Taichman DB, Bauchner H, Drazen JM, Laine C, Peiperl L. New Engl. J. Med. 2017; 377(21): 2090-2091.

Affiliation

Executive Deputy Editor, Annals of Internal Medicine (D.B.T); Editor-in-Chief, JAMA (Journal of the American Medical Association) and the JAMA Network (H.B.); Editor-in-Chief, New England Journal of Medicine (J.M.D.); Editor-in-Chief, Annals of Internal Medicine (C.L.); Chief Editor, PLOS Medicine (L.P.).

Copyright

(Copyright © 2017, Massachusetts Medical Society)

DOI

10.1056/NEJMe1713355

PMID

28991510

Abstract

What would happen if on one day more than 50 people died and over 10 times that many were harmed by an infectious disease in the United States? Likely, our nation’s esteemed and highly capable public health infrastructure would gear up to care for those harmed and study the problem. There would be a rush to identify the cause, develop interventions, and refine them continually until the threat is eliminated or at least contained. In light of the risks to public health (after all, over 500 people have been harmed already!), health care professionals would sound the alarm. We would demand funding. We would go to conferences to learn what is known and what we should do. We would form committees at our institutions to plan local responses to protect our communities. The United States would spend millions or more in short order to assure public safety, and no elected officials would conceive of getting in the way. Rather, they would compete to be calling the loudest for the funds and focus required to protect our people. Americans should be proud of our prowess at and commitment to addressing public health crises.
Yet, here we are again with another editorial about the public health crisis of firearm-related injury and death following what used to be unthinkable, this time a mass murder and casualties at a concert in Las Vegas. We’ve written it all before. The staggering numbers killed annually. The numbers left permanently disabled. The families left to cope with the loss of loved ones or to care for those broken but not killed by a bullet. As health care professionals, we seem powerless. This public health crisis seems beyond the reach of our tools.

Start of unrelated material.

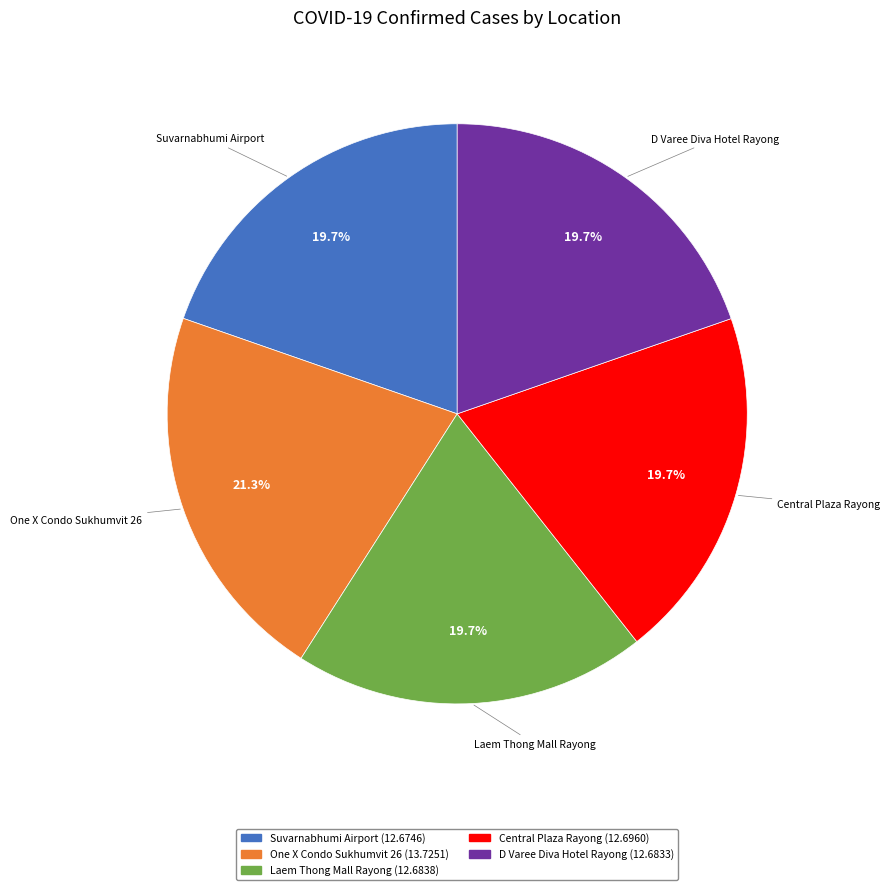

Is there a majority slice in this chart?

No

Is there really nothing health care professionals can do? We think there is a lot. We need to each ask ourselves what we have done to apply our knowledge and skills to help address the problem since the moment of silence that followed the last mass shooting. More silence is not the answer. Have we demanded funding to adequately study the problem and test solutions? Have we participated in such studies? Have we mobilized forces at our institutions to plan strategies to lower the risks in our communities? Have we talked to our patients about gun safety and effectively challenged policies that would enforce our silence on this matter? Some of our colleagues have. We should be proud of them, but they need all of our help. And so do our patients.